CPR in the room could be made more easily by chest compression machines

Microgravity makes it difficult to perform simple tasks such as eating, using the toilet and showering, so it’s no wonder it is an extremely requesting procedure to perform CPR on someone whose heart stops beating the room. But a mechanical device could do the job more effectively, suggests tests performed in simulated microgravity.

On the ground, one’s weight and strength are used to compress the patient’s chest. But in the room, things are different as the weight becomes almost meaningless.

NASA’s CPR protocol for the International Space Station requires you to wedge yourself and the patient between two hard surfaces, make a handstand on your chest and push with your legs to give compression.

In search of a better way, Nathan Reynette tested at the University of Lorraine in France and his colleagues various CPR methods in an Airbus A310 flying parabolic curves, a maneuver that creates 22 seconds of microgravity. They also tested three different breast compression machine, often used in curly environmental on the ground, such as the back of the air ambulance helicopters.

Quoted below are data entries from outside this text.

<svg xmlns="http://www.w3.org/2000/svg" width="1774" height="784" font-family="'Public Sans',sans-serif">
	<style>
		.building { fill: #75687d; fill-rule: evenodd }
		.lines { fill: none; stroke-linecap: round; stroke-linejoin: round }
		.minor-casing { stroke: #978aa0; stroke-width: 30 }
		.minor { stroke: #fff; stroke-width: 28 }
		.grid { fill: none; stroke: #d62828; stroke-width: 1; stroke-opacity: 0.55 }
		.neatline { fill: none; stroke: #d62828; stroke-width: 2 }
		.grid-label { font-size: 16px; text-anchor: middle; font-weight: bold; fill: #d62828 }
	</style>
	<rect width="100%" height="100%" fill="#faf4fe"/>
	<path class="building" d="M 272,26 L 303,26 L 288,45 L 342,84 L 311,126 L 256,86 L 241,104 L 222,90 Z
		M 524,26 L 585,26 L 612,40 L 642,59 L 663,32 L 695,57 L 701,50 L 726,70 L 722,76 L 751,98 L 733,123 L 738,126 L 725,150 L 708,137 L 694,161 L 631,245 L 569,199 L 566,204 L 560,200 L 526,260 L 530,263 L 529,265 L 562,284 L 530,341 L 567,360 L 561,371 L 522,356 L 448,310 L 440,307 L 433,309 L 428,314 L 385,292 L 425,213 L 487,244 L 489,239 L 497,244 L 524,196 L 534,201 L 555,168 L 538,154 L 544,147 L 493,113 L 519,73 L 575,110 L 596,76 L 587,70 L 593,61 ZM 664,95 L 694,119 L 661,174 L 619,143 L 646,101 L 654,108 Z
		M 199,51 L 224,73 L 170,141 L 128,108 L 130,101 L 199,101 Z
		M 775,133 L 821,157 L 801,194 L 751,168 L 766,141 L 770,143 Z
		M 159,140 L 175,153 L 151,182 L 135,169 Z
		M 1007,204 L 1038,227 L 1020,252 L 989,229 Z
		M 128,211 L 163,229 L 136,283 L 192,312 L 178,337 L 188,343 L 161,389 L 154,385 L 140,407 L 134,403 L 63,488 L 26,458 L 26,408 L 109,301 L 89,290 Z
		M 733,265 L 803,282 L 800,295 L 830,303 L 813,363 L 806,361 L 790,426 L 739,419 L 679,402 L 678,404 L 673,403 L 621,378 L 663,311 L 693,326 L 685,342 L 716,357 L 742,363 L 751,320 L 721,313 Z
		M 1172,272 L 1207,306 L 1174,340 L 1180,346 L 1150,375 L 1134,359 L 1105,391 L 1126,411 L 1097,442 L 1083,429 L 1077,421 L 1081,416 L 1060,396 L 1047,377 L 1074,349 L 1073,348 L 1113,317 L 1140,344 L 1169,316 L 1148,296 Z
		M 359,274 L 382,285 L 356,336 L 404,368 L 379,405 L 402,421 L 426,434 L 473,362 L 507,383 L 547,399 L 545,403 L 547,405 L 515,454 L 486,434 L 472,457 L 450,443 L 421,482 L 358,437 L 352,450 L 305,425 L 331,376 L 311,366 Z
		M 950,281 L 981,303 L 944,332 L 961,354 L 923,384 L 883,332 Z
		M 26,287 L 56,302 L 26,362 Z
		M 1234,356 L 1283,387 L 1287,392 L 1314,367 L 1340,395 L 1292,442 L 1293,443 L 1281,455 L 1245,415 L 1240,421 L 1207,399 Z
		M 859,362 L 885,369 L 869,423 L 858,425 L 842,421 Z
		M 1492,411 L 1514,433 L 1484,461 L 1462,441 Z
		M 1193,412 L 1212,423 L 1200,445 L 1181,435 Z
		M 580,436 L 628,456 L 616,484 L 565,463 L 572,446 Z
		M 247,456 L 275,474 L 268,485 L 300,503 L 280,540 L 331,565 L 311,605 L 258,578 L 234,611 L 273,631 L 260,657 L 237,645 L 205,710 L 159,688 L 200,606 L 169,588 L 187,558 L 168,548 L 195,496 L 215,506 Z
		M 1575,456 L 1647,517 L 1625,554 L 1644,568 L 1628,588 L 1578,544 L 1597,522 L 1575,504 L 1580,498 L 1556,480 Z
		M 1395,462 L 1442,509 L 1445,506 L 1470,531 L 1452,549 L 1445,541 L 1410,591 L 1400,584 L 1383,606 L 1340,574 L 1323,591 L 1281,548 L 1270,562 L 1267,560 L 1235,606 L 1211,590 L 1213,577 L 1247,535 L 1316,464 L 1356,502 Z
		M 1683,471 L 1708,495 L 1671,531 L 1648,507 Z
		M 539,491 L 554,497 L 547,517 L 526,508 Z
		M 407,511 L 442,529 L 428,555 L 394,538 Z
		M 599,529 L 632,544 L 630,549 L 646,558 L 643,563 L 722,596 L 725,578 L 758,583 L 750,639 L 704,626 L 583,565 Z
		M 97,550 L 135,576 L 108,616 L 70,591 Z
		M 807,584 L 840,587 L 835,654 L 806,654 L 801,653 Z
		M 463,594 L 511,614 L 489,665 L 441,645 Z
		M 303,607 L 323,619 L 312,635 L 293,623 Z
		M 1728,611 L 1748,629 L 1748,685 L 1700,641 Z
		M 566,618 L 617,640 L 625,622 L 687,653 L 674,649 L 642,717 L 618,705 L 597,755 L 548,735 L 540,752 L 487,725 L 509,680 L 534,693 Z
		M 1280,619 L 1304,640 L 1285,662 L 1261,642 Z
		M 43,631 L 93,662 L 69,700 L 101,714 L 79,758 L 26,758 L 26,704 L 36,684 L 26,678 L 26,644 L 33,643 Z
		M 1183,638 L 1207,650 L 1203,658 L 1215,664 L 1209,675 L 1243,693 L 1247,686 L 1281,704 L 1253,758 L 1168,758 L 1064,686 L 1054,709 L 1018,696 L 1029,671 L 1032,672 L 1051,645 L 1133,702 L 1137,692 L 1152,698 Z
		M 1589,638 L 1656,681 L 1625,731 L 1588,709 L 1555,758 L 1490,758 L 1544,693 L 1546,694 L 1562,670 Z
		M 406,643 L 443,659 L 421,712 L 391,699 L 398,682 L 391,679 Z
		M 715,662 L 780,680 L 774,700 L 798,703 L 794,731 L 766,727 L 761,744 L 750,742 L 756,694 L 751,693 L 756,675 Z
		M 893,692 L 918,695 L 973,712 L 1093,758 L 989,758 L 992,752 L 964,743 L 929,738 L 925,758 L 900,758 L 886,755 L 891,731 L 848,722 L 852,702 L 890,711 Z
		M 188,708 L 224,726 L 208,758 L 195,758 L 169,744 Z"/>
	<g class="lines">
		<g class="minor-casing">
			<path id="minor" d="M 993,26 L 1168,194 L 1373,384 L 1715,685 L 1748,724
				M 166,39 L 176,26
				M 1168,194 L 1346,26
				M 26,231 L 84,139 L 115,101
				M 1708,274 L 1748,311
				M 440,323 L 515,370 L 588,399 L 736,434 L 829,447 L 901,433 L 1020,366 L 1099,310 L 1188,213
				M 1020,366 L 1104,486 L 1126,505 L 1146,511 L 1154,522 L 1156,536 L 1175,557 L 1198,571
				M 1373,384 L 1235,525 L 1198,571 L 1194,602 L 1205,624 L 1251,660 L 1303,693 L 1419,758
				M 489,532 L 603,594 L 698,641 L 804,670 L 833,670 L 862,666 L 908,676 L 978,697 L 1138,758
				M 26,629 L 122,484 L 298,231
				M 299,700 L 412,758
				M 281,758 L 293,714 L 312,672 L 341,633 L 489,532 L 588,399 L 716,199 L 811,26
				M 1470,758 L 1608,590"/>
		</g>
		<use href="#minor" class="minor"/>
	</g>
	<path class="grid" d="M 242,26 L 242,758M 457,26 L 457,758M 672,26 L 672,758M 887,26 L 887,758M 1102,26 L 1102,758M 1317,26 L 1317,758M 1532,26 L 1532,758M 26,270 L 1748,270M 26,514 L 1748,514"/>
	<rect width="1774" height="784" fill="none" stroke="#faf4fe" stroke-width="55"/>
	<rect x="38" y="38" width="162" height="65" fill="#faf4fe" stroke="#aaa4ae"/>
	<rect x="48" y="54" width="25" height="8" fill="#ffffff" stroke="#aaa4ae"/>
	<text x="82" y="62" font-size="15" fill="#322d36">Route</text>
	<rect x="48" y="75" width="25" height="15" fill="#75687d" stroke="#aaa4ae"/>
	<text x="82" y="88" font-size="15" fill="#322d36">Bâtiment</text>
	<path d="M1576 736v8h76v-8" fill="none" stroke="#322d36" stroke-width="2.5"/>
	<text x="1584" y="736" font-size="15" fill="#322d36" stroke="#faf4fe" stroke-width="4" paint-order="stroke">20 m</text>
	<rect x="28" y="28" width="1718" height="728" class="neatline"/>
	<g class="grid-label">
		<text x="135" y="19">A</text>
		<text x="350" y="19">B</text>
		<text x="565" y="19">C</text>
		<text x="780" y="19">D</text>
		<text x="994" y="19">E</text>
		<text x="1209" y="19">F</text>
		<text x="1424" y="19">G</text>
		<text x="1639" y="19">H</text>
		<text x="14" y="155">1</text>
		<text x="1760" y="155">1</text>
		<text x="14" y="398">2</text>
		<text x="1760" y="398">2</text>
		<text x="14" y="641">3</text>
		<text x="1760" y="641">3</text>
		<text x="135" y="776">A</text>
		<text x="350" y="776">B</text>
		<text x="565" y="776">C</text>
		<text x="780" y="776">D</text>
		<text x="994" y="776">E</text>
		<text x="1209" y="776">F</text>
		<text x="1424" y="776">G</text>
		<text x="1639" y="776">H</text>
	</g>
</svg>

All the methods we applied to a exercise dummy and the depth of breast compression achieves carefully monitored. The European Resuscitation Council says that a depth of at least 50 millimeters is needed to be effective: In the tests, the best mechanical unit achieved 53 millimeters, but the handstand method achieved only 34.5 millimeters.

The research will be presented at the European Society of Cardiology Congress in Madrid on August 31st. Reynette and his colleagues said in a press release that they hope their findings will affect Future Guideele on CPR in space.

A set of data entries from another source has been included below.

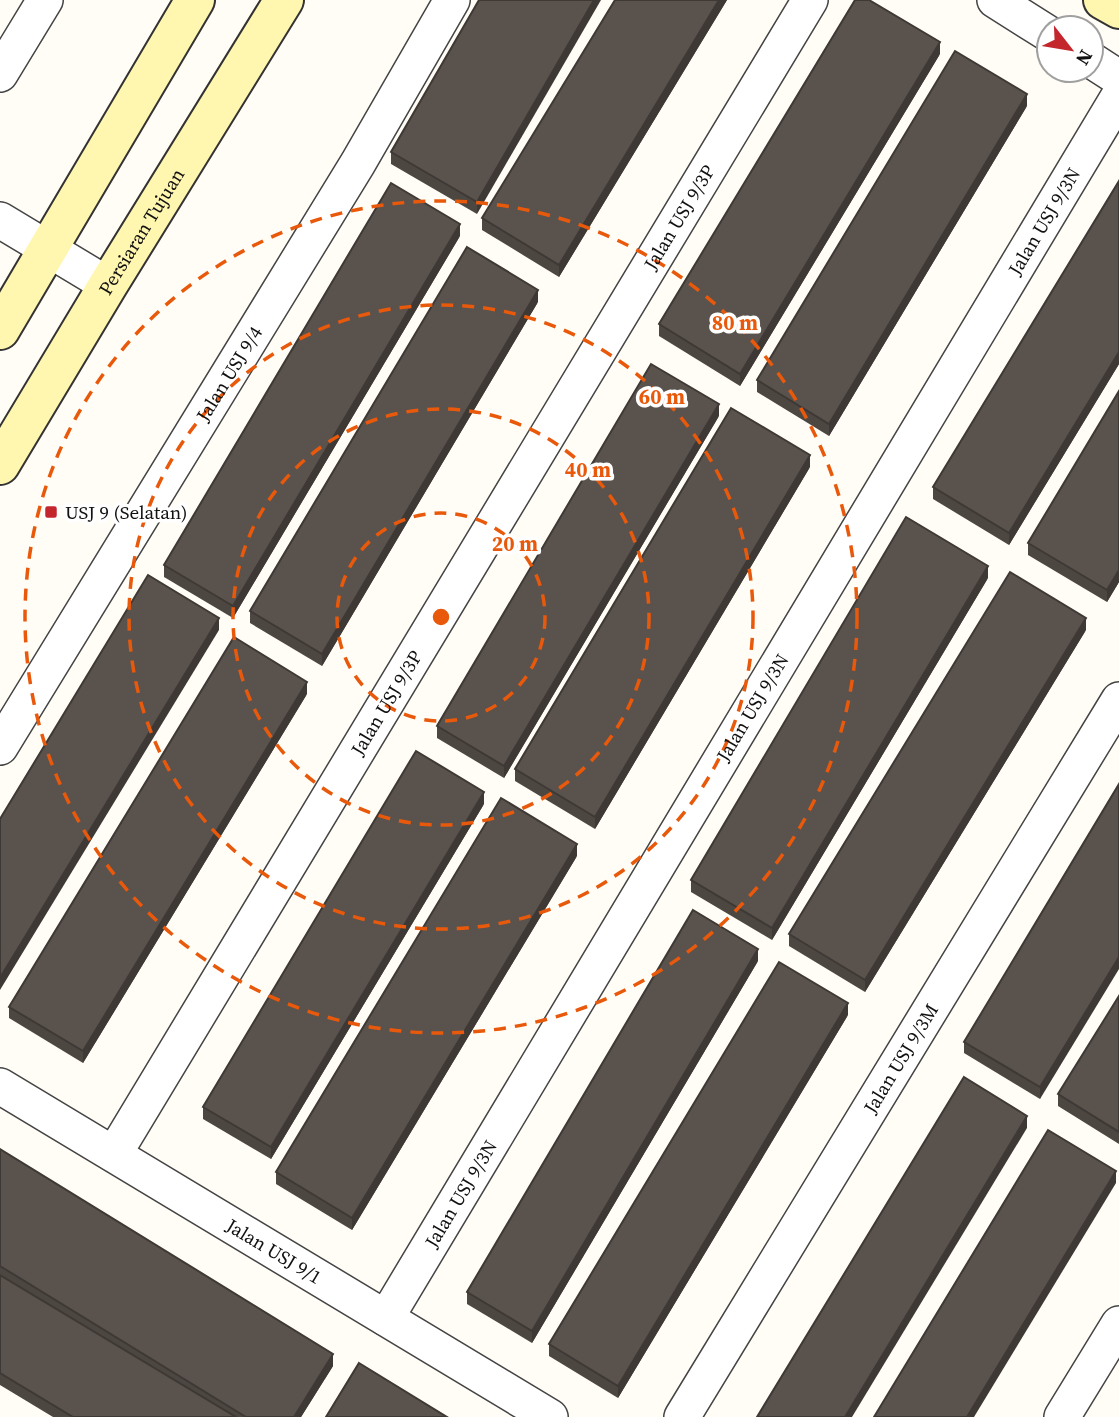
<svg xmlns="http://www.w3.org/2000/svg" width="1119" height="1417" font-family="'Source Serif 4',serif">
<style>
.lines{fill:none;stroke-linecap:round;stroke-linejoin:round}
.street-casing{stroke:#444;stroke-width:38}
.secondary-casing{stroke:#333;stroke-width:42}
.street{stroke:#fff;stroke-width:35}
.secondary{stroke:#fff6b0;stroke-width:38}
.wall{fill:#4d4742}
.shaded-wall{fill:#3f3936}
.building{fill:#5a524d;stroke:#3f3936;stroke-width:2}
.ring{fill:none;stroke:#e8590c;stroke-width:3.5;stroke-dasharray:12 9}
.poi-dot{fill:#c4262e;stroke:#fff;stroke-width:2.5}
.labels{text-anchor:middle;stroke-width:7;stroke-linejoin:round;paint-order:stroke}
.street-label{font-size:19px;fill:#111;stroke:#fff}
.poi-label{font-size:19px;fill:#111;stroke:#fff;text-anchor:start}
.centre{fill:#e8590c;stroke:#fff;stroke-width:3.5}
.ring-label{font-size:21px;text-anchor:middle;font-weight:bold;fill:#e8590c;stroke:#fff;stroke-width:7;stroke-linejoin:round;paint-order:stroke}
</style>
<rect width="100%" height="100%" fill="#fffdf5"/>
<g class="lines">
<defs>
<g id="street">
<polyline points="995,0 1049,34"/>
<polyline points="1091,60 1119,78"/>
<polyline points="0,74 45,0"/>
<polyline points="0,220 108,285"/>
<path id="s1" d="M0,747L358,163L452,0"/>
<path id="s2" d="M0,1086L550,1417"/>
<path id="s3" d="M114,1154L810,0"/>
<path id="s4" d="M386,1318L1119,96"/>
<path id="s5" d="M682,1417L1119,700"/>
<polyline points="1062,1417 1119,1324"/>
</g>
<g id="secondary">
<polyline points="1103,0 1119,9"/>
<polyline points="0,330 195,0"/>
<path id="s6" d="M0,465L108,285L284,0"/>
</g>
</defs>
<use href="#street" class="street-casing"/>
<use href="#secondary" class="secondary-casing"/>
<use href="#street" class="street"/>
<use href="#secondary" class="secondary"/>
</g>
<g class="wall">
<polygon points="479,0 477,214 391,164 391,152"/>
<polygon points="615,0 727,0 559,277 482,230 482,218"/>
<polygon points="940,54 740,386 659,336 659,324"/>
<polygon points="1027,106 829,436 757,392 757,380"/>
<polygon points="1119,181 1119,364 1009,545 933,499 933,487"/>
<polygon points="460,236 233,618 164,577 164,565"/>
<polygon points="538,302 322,666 250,623 250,611"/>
<polygon points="1119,391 1119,582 1107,602 1028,555 1028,543"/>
<polygon points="719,416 504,778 437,738 437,726"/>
<polygon points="810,467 595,829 515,781 515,769"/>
<polygon points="988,578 772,940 691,892 691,880"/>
<polygon points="1086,630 865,992 789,946 789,934"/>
<polygon points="307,694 83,1063 9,1018 9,1007"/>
<polygon points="1119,784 1040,1099 964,1053 964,1042"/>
<polygon points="484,804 271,1159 203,1119 203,1107"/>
<polygon points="577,856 352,1230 276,1184 276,1172"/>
<polygon points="758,961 532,1343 467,1304 467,1292"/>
<polygon points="1119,996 1119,1144 1058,1106 1058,1094"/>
<polygon points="848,1015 618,1398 549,1356 549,1344"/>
<polygon points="0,1149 333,1366 301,1417 53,1417 0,1385"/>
</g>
<g class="shaded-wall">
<polygon points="594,0 601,0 477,214 477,202"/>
<polygon points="719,0 727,0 559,277 559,265"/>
<polygon points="940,42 940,54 740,386 740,374"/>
<polygon points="1027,94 1027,106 829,436 829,424"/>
<polygon points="460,224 460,236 233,618 233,606"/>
<polygon points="538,290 538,302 322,666 322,654"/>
<polygon points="1119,352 1119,364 1009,545 1009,533"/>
<polygon points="719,404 719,416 504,778 504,766"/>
<polygon points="810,455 810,467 595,829 595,817"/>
<polygon points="988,566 988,578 772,940 772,928"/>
<polygon points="1119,570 1119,582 1107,602 1107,590"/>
<polygon points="219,618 219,630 0,990 0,978"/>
<polygon points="1086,618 1086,630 865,992 865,980"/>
<polygon points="307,682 307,694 83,1063 83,1051"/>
<polygon points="484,792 484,804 271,1159 271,1147"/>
<polygon points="577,844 577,856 352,1230 352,1218"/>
<polygon points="758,949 758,961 532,1343 532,1331"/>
<polygon points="1119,957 1119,969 1040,1099 1040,1087"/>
<polygon points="848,1003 848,1015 618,1398 618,1386"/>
<polygon points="1027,1116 1027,1128 852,1417 845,1417"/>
<polygon points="1116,1171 1116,1183 974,1417 967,1417"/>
<polygon points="333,1354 333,1366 301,1417 294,1417"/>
</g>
<g class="building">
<polygon points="479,0 594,0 477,202 391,152"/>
<polygon points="615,0 719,0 559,265 482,218"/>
<polygon points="855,0 869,0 940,42 740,374 659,324"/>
<polygon points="955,51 1027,94 829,424 757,380"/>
<polygon points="1119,181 1119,352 1009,533 933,487"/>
<polygon points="391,183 460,224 233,606 164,565"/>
<polygon points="467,247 538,290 322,654 250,611"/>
<polygon points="651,364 719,404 504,766 437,726"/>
<polygon points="1119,391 1119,570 1107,590 1028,543"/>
<polygon points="731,408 810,455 595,817 515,769"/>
<polygon points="906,517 988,566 772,928 691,880"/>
<polygon points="1010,572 1086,618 865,980 789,934"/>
<polygon points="148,575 219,618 0,978 0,819"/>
<polygon points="234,637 307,682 83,1051 9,1007"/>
<polygon points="416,751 484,792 271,1147 203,1107"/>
<polygon points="1119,784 1119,957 1040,1087 964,1042"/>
<polygon points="501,798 577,844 352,1218 276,1172"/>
<polygon points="693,910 758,949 532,1331 467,1292"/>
<polygon points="779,962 848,1003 618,1386 549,1344"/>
<polygon points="1119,996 1119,1132 1058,1094"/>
<polygon points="964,1077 1027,1116 845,1417 757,1417"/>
<polygon points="1048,1130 1116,1171 967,1417 874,1417"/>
<polygon points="0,1149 333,1354 294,1417 246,1417 0,1266"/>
<polygon points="0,1275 236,1417 73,1417 0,1373"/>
<polygon points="359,1363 447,1417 326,1417"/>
</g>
<g class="ring">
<circle cx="441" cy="617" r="104"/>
<circle cx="441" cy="617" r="208"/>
<circle cx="441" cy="617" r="312"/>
<circle cx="441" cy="617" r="416"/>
</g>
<rect class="poi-dot" x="44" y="505" width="14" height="14" rx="3.5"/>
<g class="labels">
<g class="street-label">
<text dy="7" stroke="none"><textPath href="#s3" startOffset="1094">Jalan USJ 9/3P</textPath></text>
<text dy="7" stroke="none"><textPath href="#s4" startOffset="1279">Jalan USJ 9/3N</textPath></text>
<text dy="7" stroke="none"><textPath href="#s6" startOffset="273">Persiaran Tujuan</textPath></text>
<text dy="7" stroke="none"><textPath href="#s1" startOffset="438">Jalan USJ 9/4</textPath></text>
<text dy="7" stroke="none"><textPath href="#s3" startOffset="527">Jalan USJ 9/3P</textPath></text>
<text dy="7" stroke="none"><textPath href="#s4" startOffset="712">Jalan USJ 9/3N</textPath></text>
<text dy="7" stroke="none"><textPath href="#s5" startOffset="420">Jalan USJ 9/3M</textPath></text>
<text dy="7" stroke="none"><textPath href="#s4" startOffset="145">Jalan USJ 9/3N</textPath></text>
<text dy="7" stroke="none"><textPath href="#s2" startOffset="320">Jalan USJ 9/1</textPath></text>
</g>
<g class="poi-label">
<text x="65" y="519">USJ 9 (Selatan)</text>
</g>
</g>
<circle cx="441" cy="617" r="10" class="centre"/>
<g class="ring-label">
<text x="735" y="330">80 m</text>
<text x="662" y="404">60 m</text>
<text x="588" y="477">40 m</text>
<text x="515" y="551">20 m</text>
</g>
<g transform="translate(1070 49) rotate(121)"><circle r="33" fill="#ffffff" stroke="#a0a0a0" stroke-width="2"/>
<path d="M0-5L12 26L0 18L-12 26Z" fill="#c4262e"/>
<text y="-10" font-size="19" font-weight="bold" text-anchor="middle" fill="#111111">N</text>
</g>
</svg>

Aaron Parkhurst at University College London says the current method of CPR in space is difficult to perform and mature for improvement. “If you did this in zero gravity or in a space station for some reason, things have probably gone very wrong and the prognosis is probably not great,” he says. “This new method seems to tackle it.”

As space travel becomes more common and astronauts are not all very selected and extremely fit people, the probability of heart events in orbit will be greater, says Parkhurst. “Leaving the Earth’s atmosphere, just stressed in these moments in the rocket, is extremely harsh on the heart. And it is extremely hard to live in space.

A NASA spokesman said in a Stément: “Manual compressions continue to be the current CPR procedure aboard the International Space Station. NASA reduces the risk of needing CPR through extensive medical screening of astronauts and robust technique.